The Catholic Bishops’ Conference of the Philippines said Richmond Nilo, a priest at St. Vincent Ferrer Parish in Mayamot, was targeted around 5 p.m. Sunday by mystery gunmen who reportedly fled the scene in a car after opening fire through a glass window and striking him four times. Nilo, they said, was the third Catholic priest shot to death in the Philippines in the past six months.

“We strongly condemn this outrageously evil act!” Romulo G. Valles, the Archbishop of Davao, said Monday in a statement. “We make our appeal once again to the police authorities to act swiftly in the investigation and to go after the perpetrators of this heinous crime and bring them to justice. O Merciful Lord! Have pity on us!”

Nilo's death comes after the April shooting of priest Mark Ventura in Gattaran, and the December shooting of Marcelito Paez in Jaen, near where Nilo was killed Sunday.

Ventura, an anti-mining activist, was shot by gunmen after finishing Mass at a gymnasium and Paez was killed after dropping off a former political detainee and his family, the Philippine Daily Inquirer reported.

But outspoken Philippines President Rodrigo Duterte claimed in late May that Ventura’s death was linked to alleged romantic affairs.

“Look at the matrix,” Duterte said during a speech in Cebu, showing a diagram titled “Possible Motive (Love Triangle),” that had a picture of Ventura surrounded by pictures of eight different women, according to The Manila Times.

“Why would you not be killed? You had an affair [with a wife] of a vice mayor, a police officer, a soldier, a business tycoon. You would really get killed,” Duterte was quoted as saying.

Just last week, priest Rey Urmeneta of St. Michael the Archangel Parish in Calamba, just outside of Manila, was wounded in a shooting.

The Diocese of Cabanatuan, where Nilo was a member, called his murder “un-Filipino.

“No priest, and no human being for that matter, deserves to be killed with utter brutality, disrespect and impunity,” said its bishop, Sofronio Bancud. “To kill a priest then, for whatever motive or cause, is not only unChristian and inhuman; it is also un-Filipino.”

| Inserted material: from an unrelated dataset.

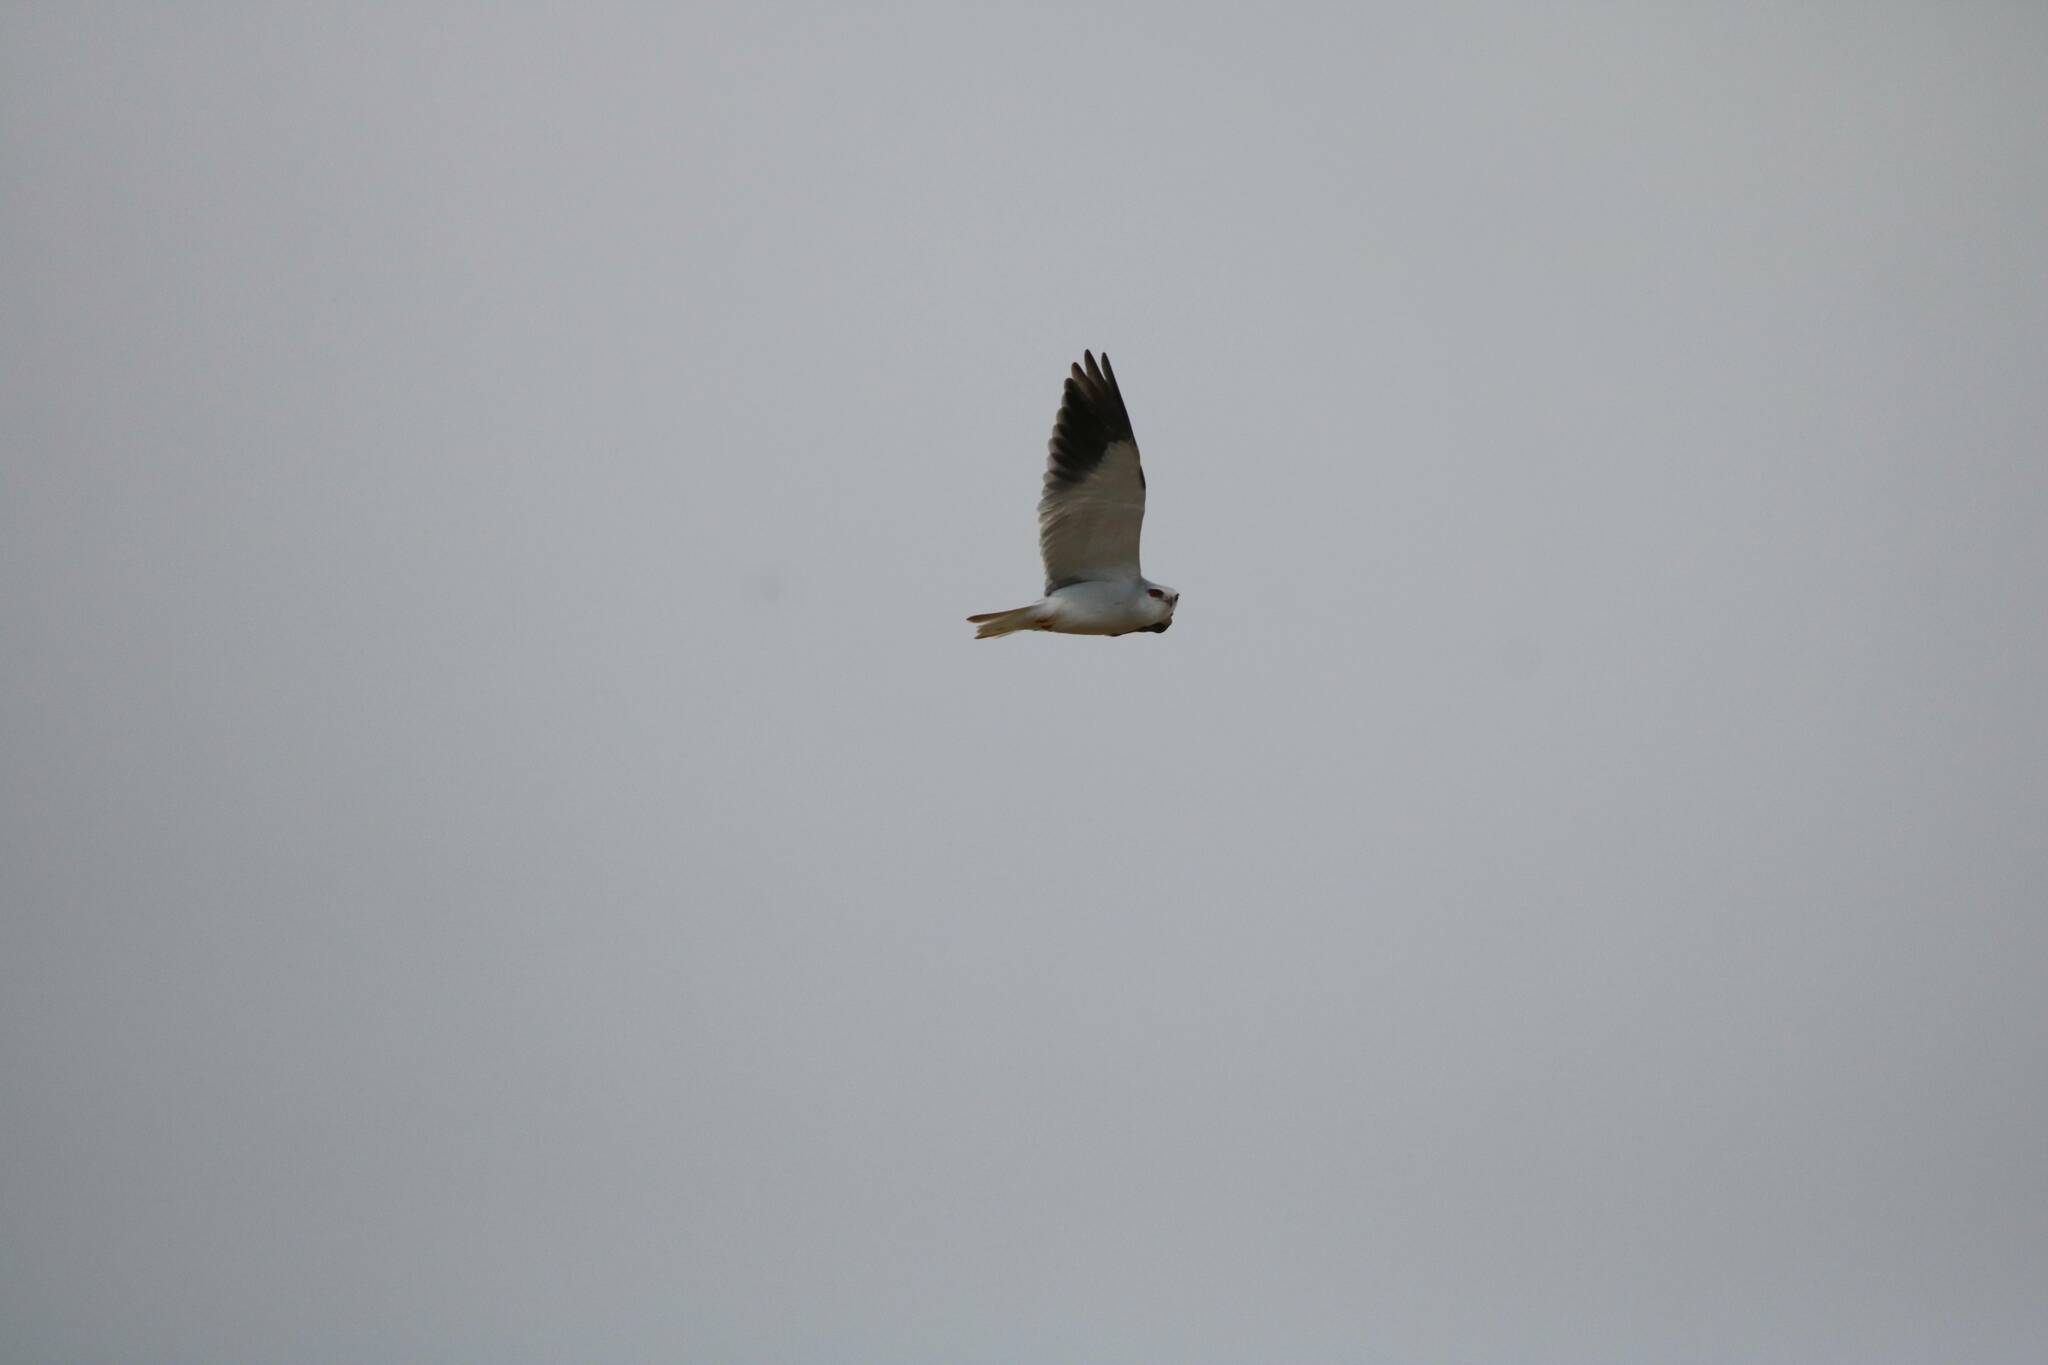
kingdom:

Bancud also said Nilo, reported to be 44, was a priest for 17 years and was “undoubtedly loved” by his colleagues.

“We join in prayer Sofronio Bancud, the clergy, the religious, and the lay faithful of the Diocese of Cabanatuan as they face the brutal death of their own priest at the hand of bloody murderers in this time when the whole Philippine Church is celebrating 2018 as the Year of the Clergy & Consecrated Persons,” Valles added.

No motive for Nilo’s killing has been reported and a spokesperson for Duterte said the investigation will become a top priority.

Philippines Rep. Teddy Baguilat, who said he personally knew Nilo, believes Duterte has been slow to act on the recent violence.

“This tyranny and impunity have led the president to warn that lawlessness is taking over the country and yet he has also repeatedly declared his vow to bring peace and order to the Philippines,” he told the Philippine Star newspaper on Monday. “I sincerely hope that he will make good on his words and bring justice to victims like Fr. Nilo.”